Lendersdorf: Stiftungsfest mit Pferdegetrappel, Cowbows und Indianern

Lendersdorf: Stiftungsfest mit Pferdegetrappel, Cowbows und Indianern

Zu seinem 46. Stiftungsfest wartete das Jugendblasorchester (JBO) Lendersdorf unter der Leitung von Ralf Neumann mit einem anspruchsvollen Programm auf. Vorsitzende Marion Schüßeler versprach den etwa 400 Besuchern in der Rurtalhalle ein Konzert voller Spannung und Freude.

„Unsere Arbeit, besonders mit den Kindern und Jugendlichen“, sagte die Vorsitzende, „trägt immer mehr Früchte.“

Die Gäste wurden nicht enttäuscht. In der Pause und nach dem Konzert waren nur lobende Kommentare zu hören. Neu bei der Abfolge des Programms war in diesem Jahr, dass die Jugendabteilung die erste Hälfte der Veranstaltung alleine gestaltete.

Der Einstieg gelang mit „Yellow Mountains“, einer lyrischen Komposition von Jacob de Haan. Die Instrumente zeigten ihre volle Kraft. Bei Thiemo Kraas‘ „Cloudius — der Wolkenmann“ ließen die Musiker eindrucksvoll verschiedene Wetterphasen erklingen. Das Rauschen des Windes im Blätterwald, Blitz und Donner schüren die Ängste von Mensch und Tier.
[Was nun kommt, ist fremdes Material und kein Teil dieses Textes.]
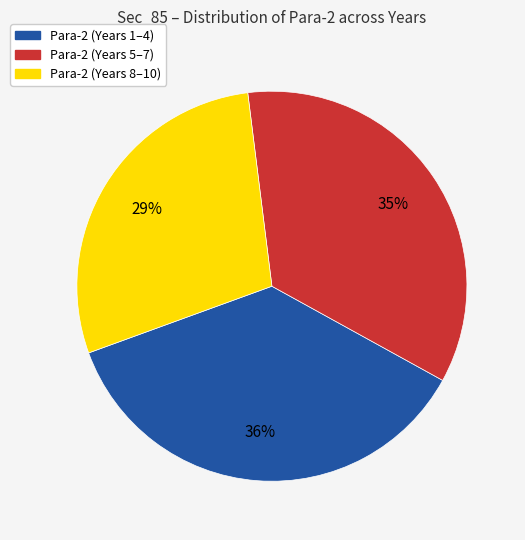

Which has a higher value, Para-2 (Years 5–7) or Para-2 (Years 8–10)?

Para-2 (Years 5–7)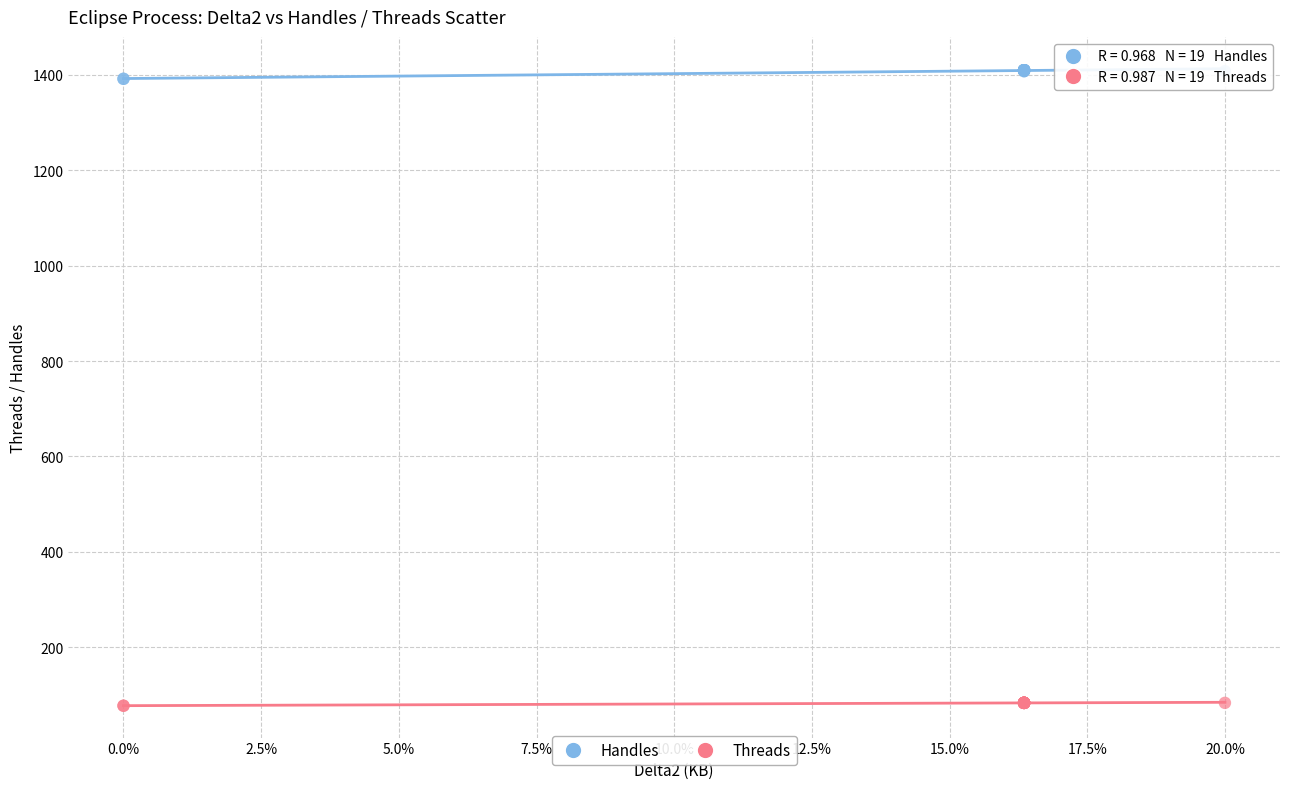

Which series reaches the maximum Y coordinate?

Handles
Doch auch das Zarte, nahezu Unhörbare, kam in einfühlsamen Soli zum Ausdruck.

„Mission Impossible“ von Lalo Schifrin, in der Bearbeitung von Michael Sweeney, die „Eiskönigin“, berühmt durch den entsprechenden Film von Walt Disney, und „Happy“ von Pharell Williams ließen keinen Zweifel an dem Können der jungen Musiker aufkommen.
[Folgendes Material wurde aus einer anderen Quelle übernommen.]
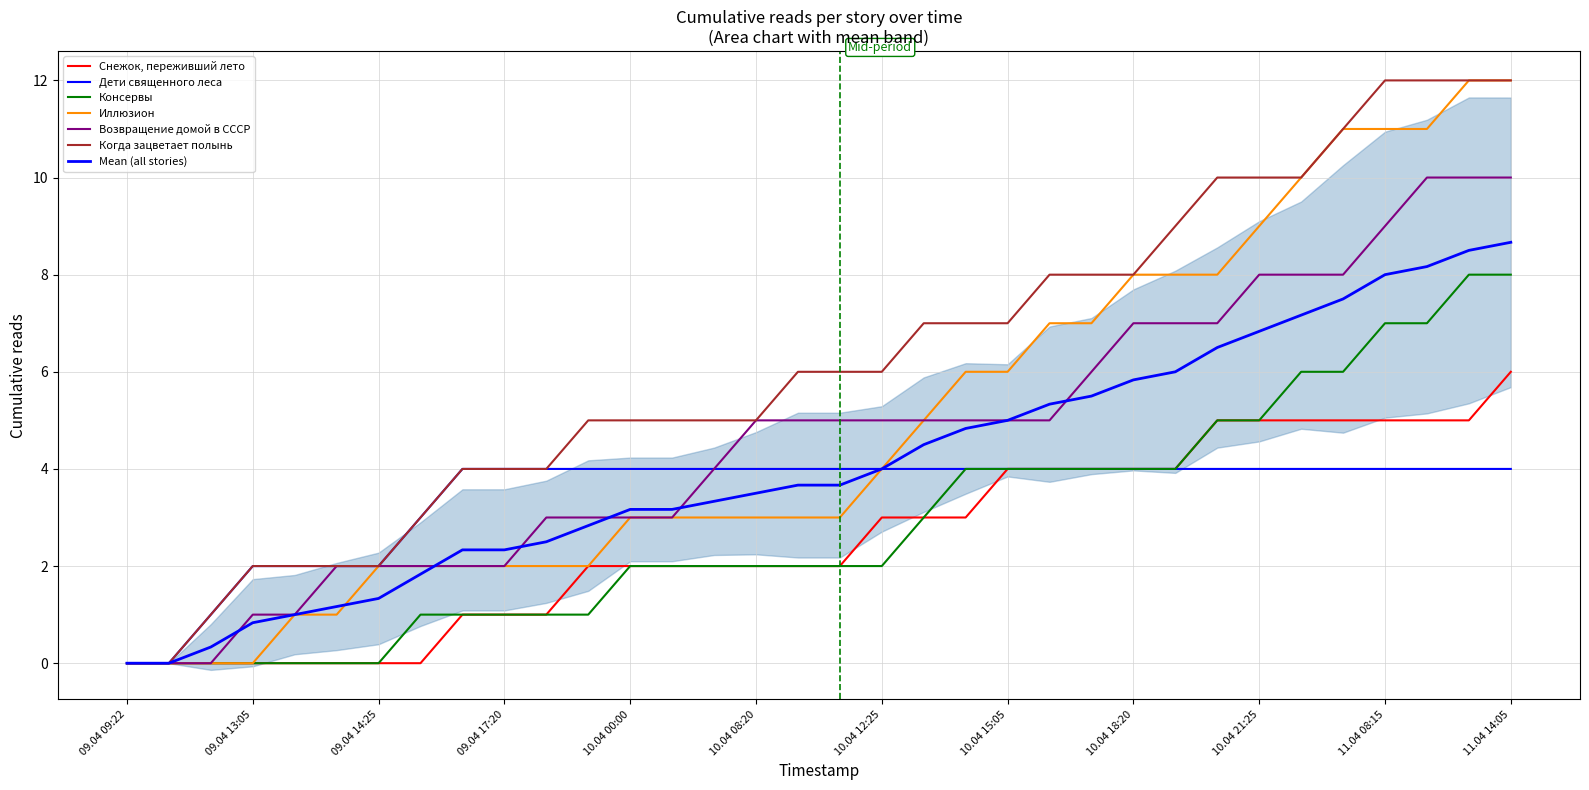

What is the difference between the maximum and minimum values in the Когда зацветает полынь series?

12.0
Gemeinsam mit den „Oldie-Musikern“ beendete der Nachwuchs mit dem technisch aufwendigen „Oregon“ von Jacob de Haan die erste Konzerthälfte. Über 60 Musiker auf der Bühne entwickelten in den Köpfen der Gäste traumhafte Szenen aus dem Wilden Westen Amerikas. Pferdegetrappel, Cowboys und Indianer lieferten sich mit einer alten Dampflokomotive ein spannendes Rennen.

Die Erwachsenen hatten nach der Pause kein leichtes Spiel, wurden ihre Beiträge doch mit der guten Leistung des Nachwuchses verglichen. „March Celebration“ von Philip Sparke, ein Ausflug mit „Highlights“ zu Giuseppe Verdis „La Traviata“, arrangiert von Will van der Beek, „The Magnificent Seven“ von Elmer Bernstein, „Swing When You‘re Winning“ und „James Lasts Golden Hits“ waren Garanten für den Erfolg.

Solo für Klarinette

Ganz besonders in der Erinnerung der Hörer wird das Solo für Klarinette aus dem „Concerto for Clarinet“ bleiben. Hervorragende Solistin war Julia Rode. Das Finale, wuchtig und beeindruckend, wurde wiederum von beiden Orchestern gemeinsam gestaltet. Ein Höhepunkt des Abends war zudem das Danke an langjährige Mitglieder. Ria Gierok ist seit nunmehr 40 Jahren im JBO. Je 20 Jahre sind Uschi Bank, Anja Finke, Julia Rode und Rebecca Schüßeler dabei.

Kai Dresia und Elke Peterhoff blicken auf eine 15-jährige Zugehörigkeit zum Orchester zurück.